┏━━
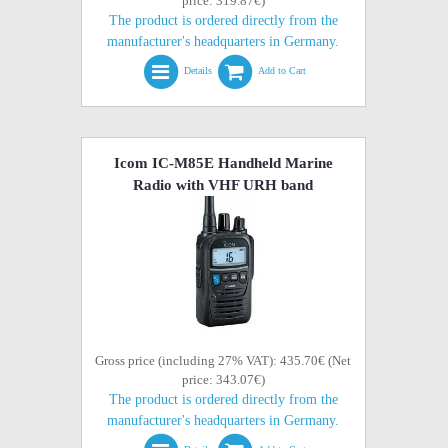
price: 319.87€)
The product is ordered directly from the
manufacturer's headquarters in Germany.
Details
Add to Cart
Icom IC-M85E Handheld Marine
Radio with VHF URH band
Gross price (including 27% VAT): 435.70€ (Net
price: 343.07€)
The product is ordered directly from the
manufacturer's headquarters in Germany.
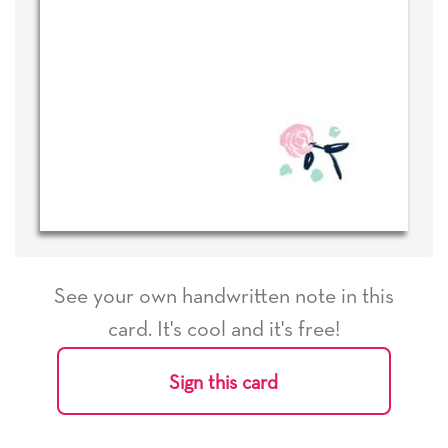
See your own handwritten note in this
card. It's cool and it's free!
Sign this card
┗━━
= Task details =
What the reply must contain is an exact transcription of the data above and none of its pictures.

= Answer to this task =
price: 319.87€)
The product is ordered directly from the
manufacturer's headquarters in Germany.
Details
Add to Cart
Icom IC-M85E Handheld Marine
Radio with VHF URH band
Gross price (including 27% VAT): 435.70€ (Net
price: 343.07€)
The product is ordered directly from the
manufacturer's headquarters in Germany.
See your own handwritten note in this
card. It's cool and it's free!
Sign this card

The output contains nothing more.